What they are getting is a player that has been successful in the minor leagues and deserves a shot as a setup man in the majors.
"Bottom line is this is my one big chance and you don't want to move downward," said Andrade.
The Padres believe he will excel.
At 28 (February 6), his prospect status would seem to be dwindling. But he is likely to stay on the major league roster to begin the year. If not, the Padres would have to offer him back to Toronto, the club Tampa Bay selected him from.
His numbers in 2005 for Double-A New Hampshire of the Eastern League were filthy. Twenty-three hits allowed in 50.1 innings for a .134 average against, a 1.97 ERA, and a 71-to-16 strikeout-to-walk ratio.
There wasn't a single month that the opposition hit higher than .160 off him and he owns a .185 career average against.
His strikeout numbers remain ridiculous; 12.78 per nine innings over the life of his career.
Andrade, a right-handed California native, ended up being sent to the Arizona Fall League and performed well. In 13 innings he allowed six runs – but four came in one outing – and he still limited a well-known hitters league to a .170 average.
"He's not overpowering, but those numbers are too silly to walk away from," said Grady Fuson, the Padres vice president of scouting and player development. "He just misses bats and minimizes [hitters'] power."
Andrade's best pitch is a curve that is filthy behind an awkward and deceptive delivery that features several arm slots. He also sports a fastball that checks in the 87-91 range.
Andrade also pitched for Team USA in November, needing 16 pitches to strike out the side of the Nicaraguan team.
"He has good stuff," Angels rookie catcher Jeff Mathis said. "I had a chance to play with him again on the U.S. squad, which was fun. Kind of herky-jerky fastball, 90-91 with movement and that unbelievable breaking ball that makes everyone look so bad. Good pitcher, good guy and I enjoyed playing with him."
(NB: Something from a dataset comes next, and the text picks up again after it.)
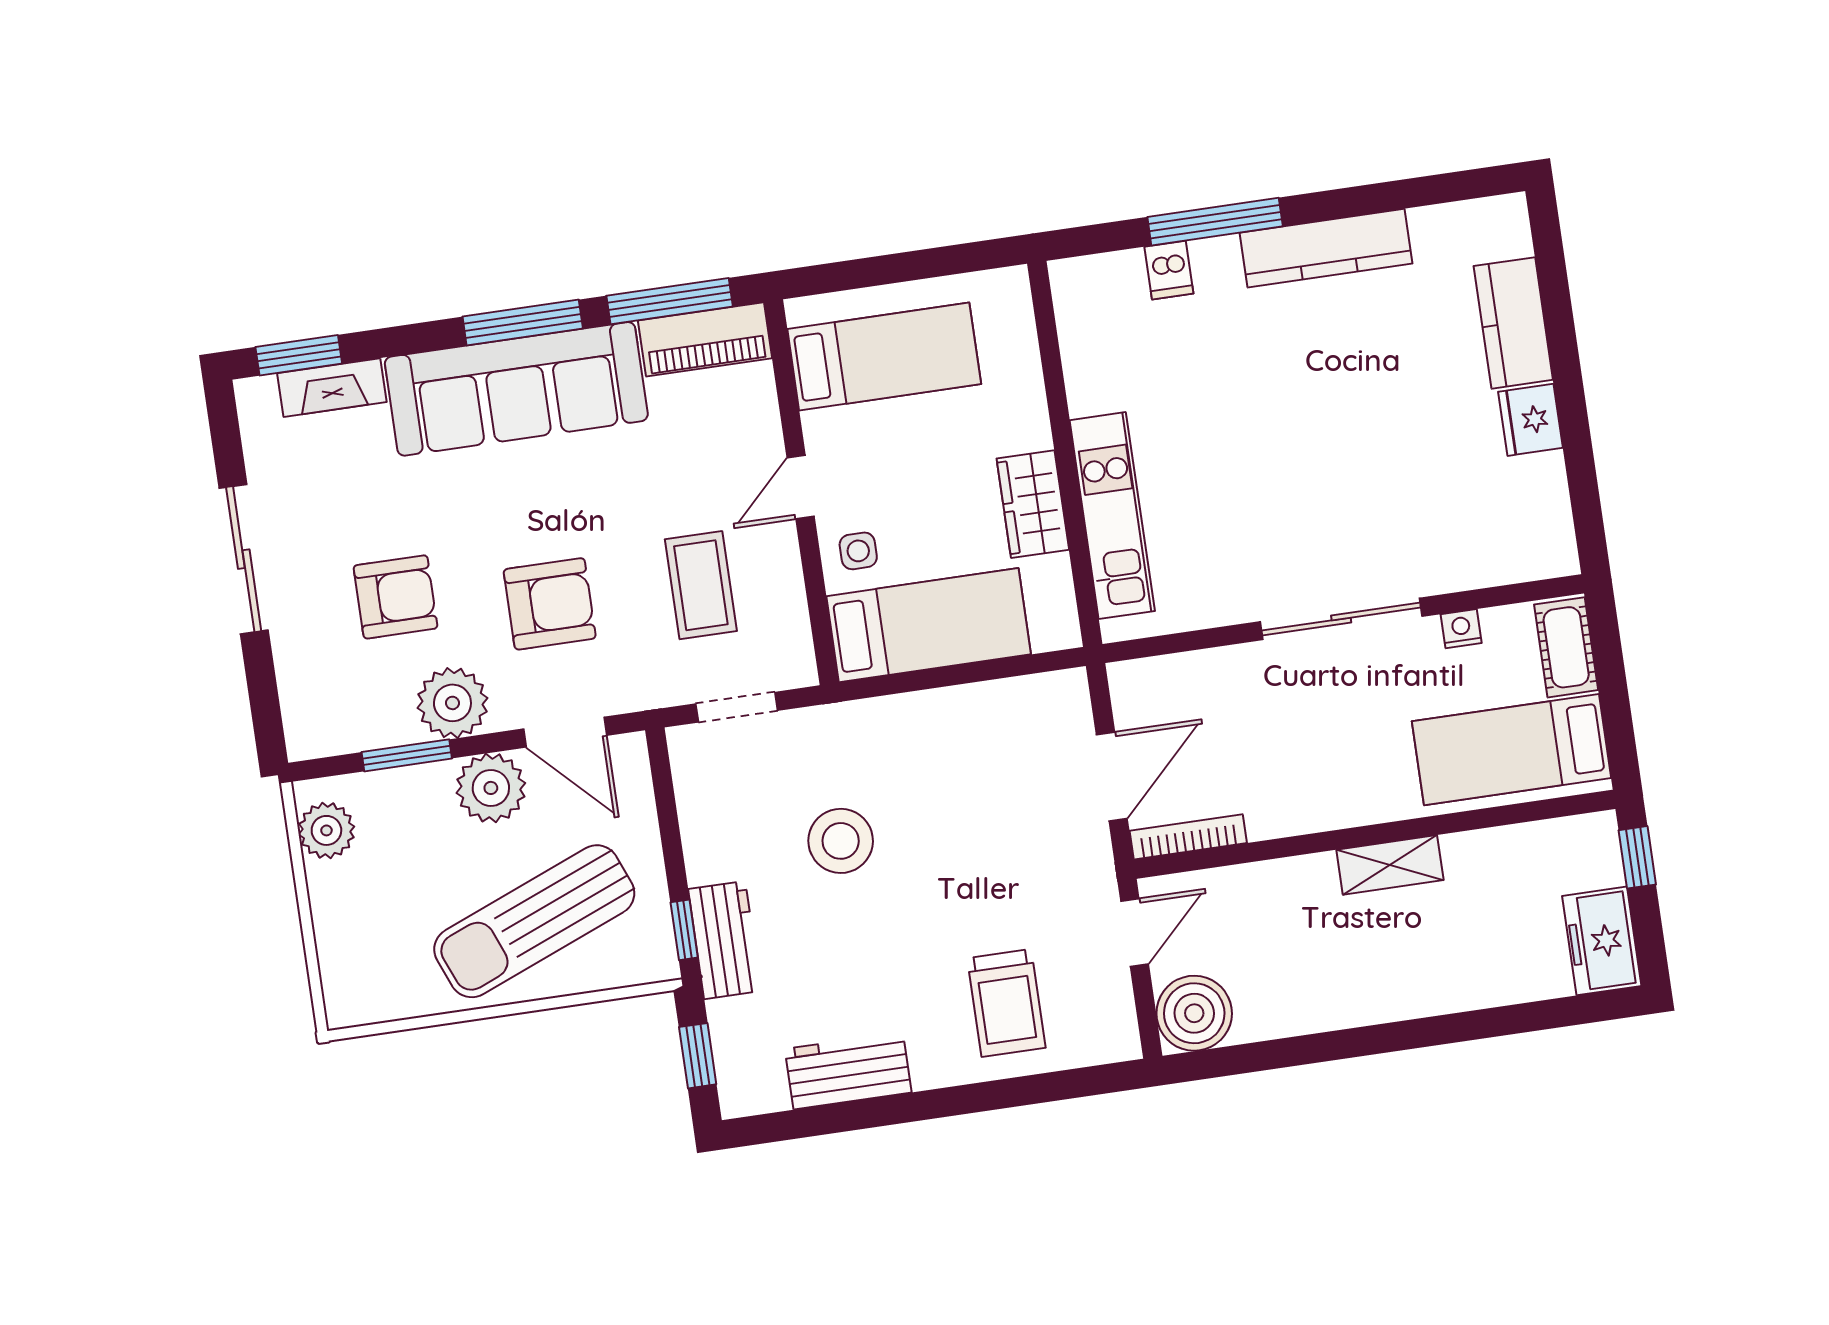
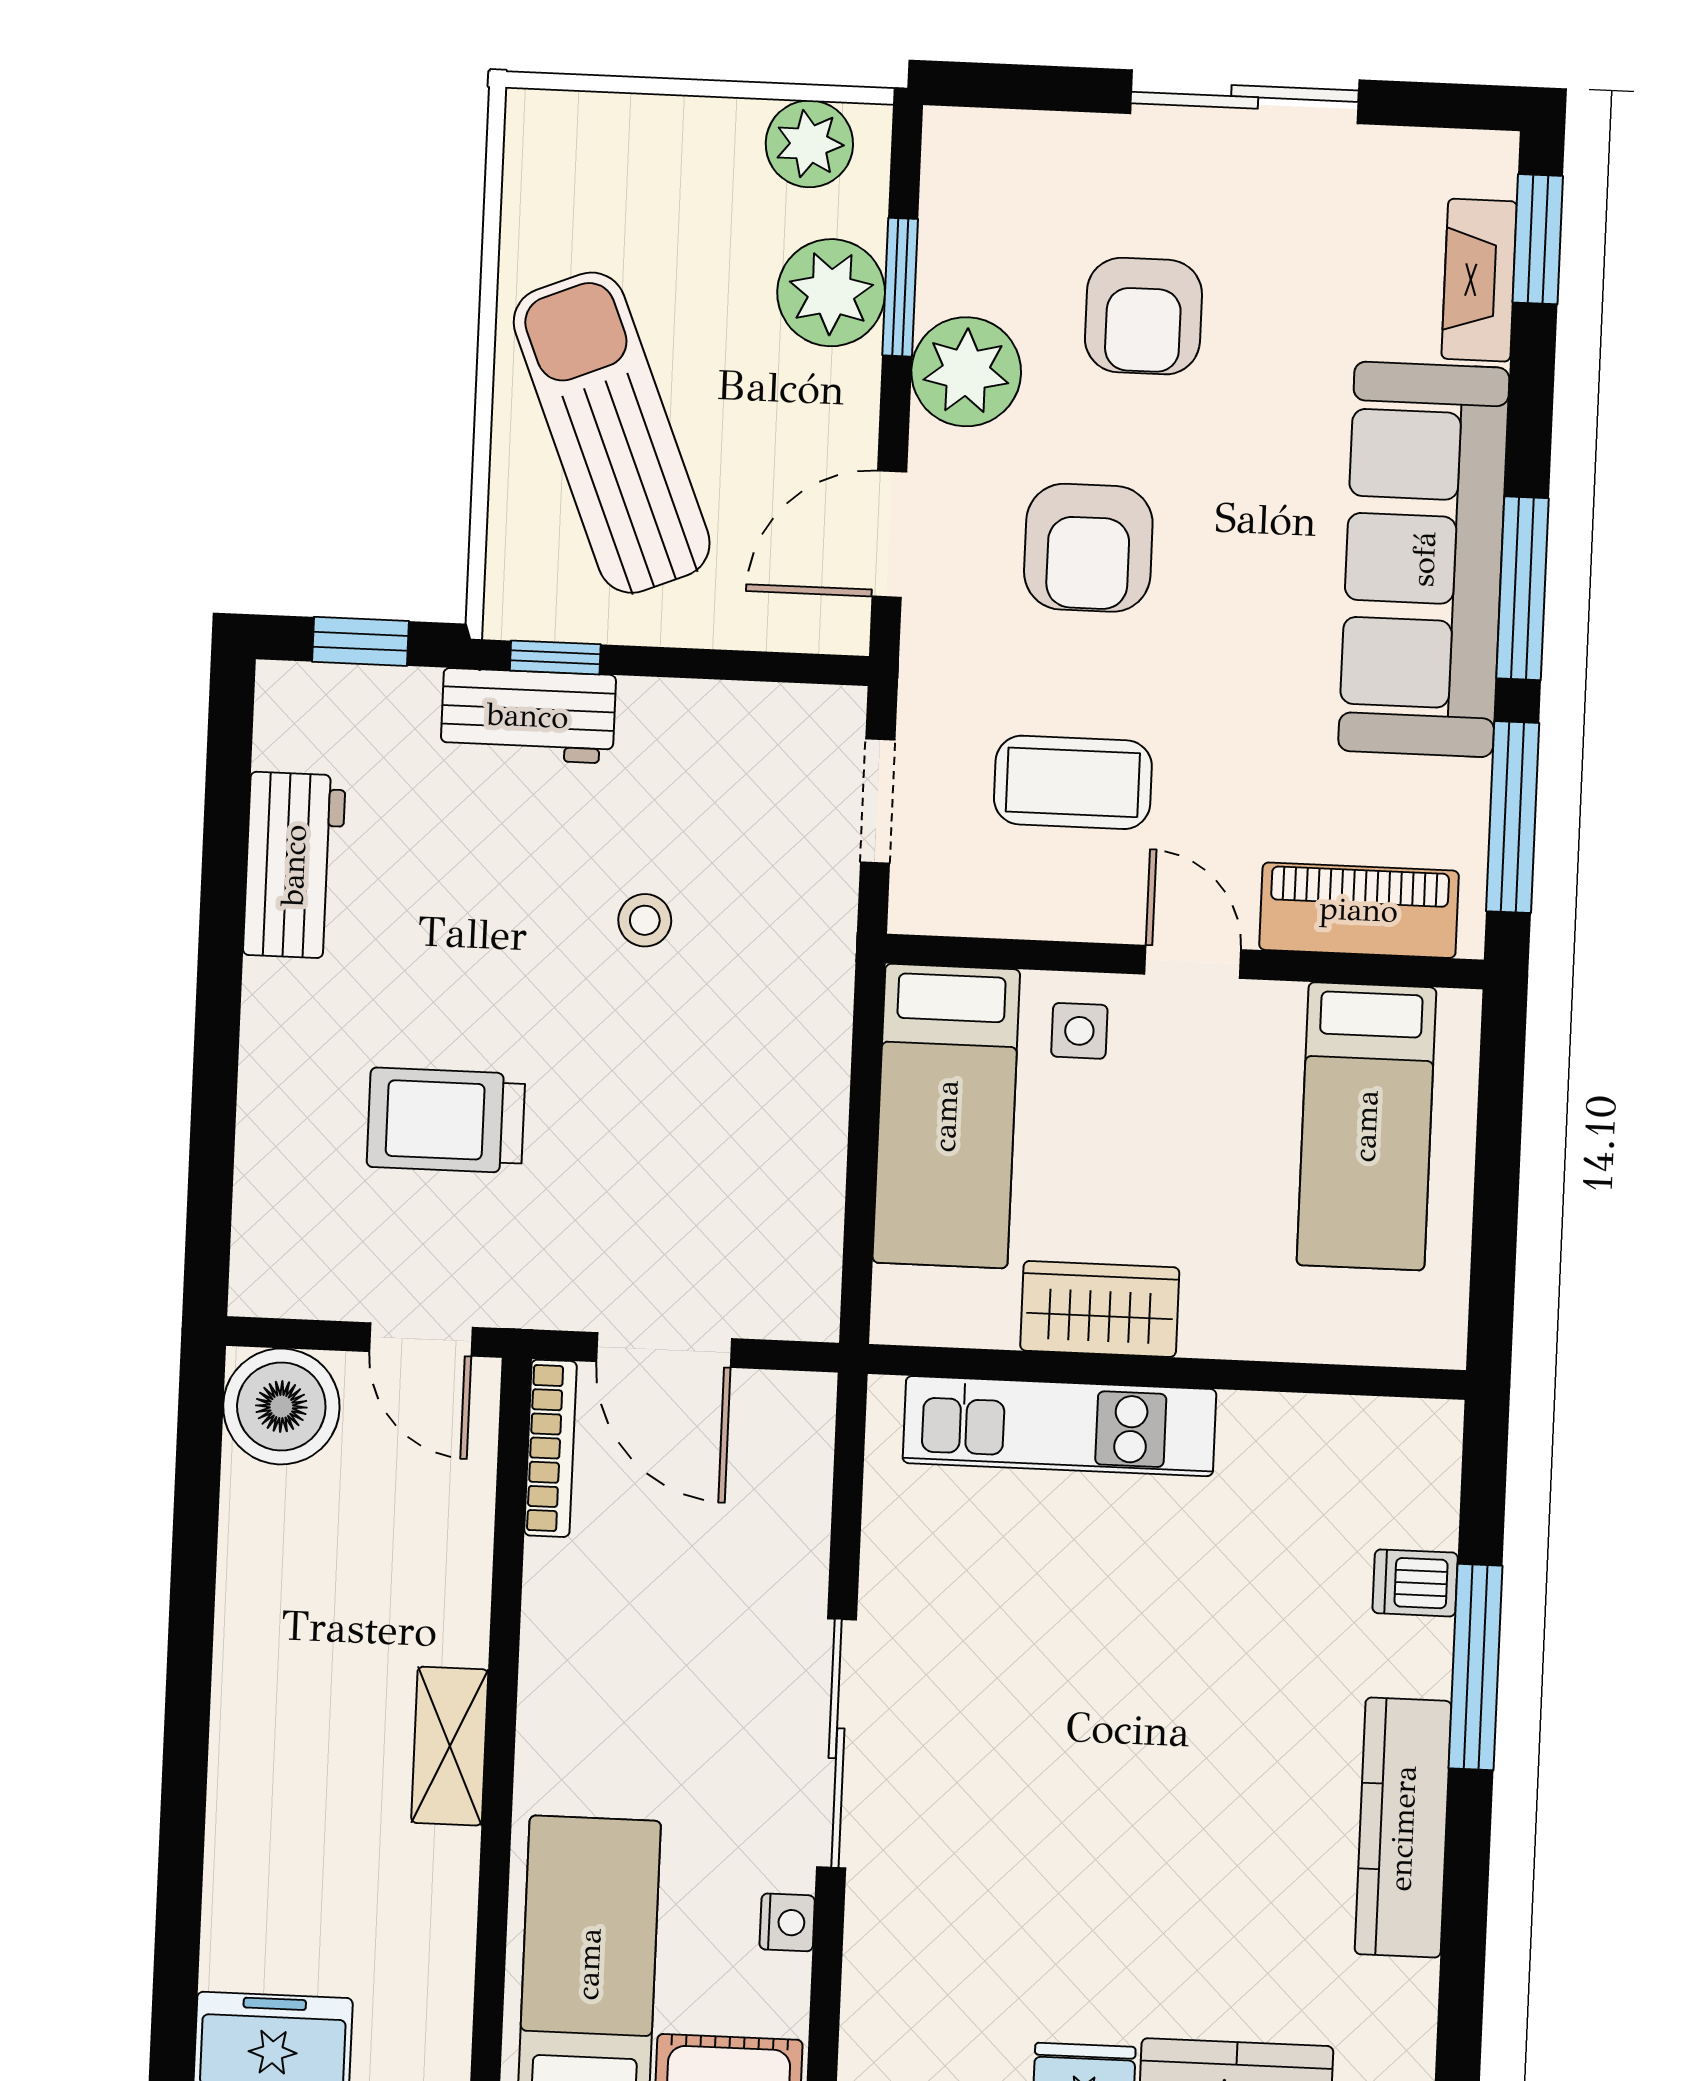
piano: (705, 339) -> (1359, 910), moved, turned 90
plant: (491, 788) -> (831, 293), moved
stool: (841, 841) -> (645, 920), width x0.53, depth x0.53
trolley: (1006, 1003) -> (446, 1120), moved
One area to watch with Andrade will be his stamina. His highest inning count in the minors was 61.2 frames back in 2004. The Padres are not afraid to use the arms in the pen with five relievers netting over 57 innings of work.
Will major league hitters be able to locate the ball out of his hand? Will a bad outing change the mentality of a determined young man? Will the curve suddenly lose its sting and stay up in the zone? These are all questions the Padres are eager to find out because they believe they know the answer.
Andrade – a former prospect who is now a professional is what they hope to say.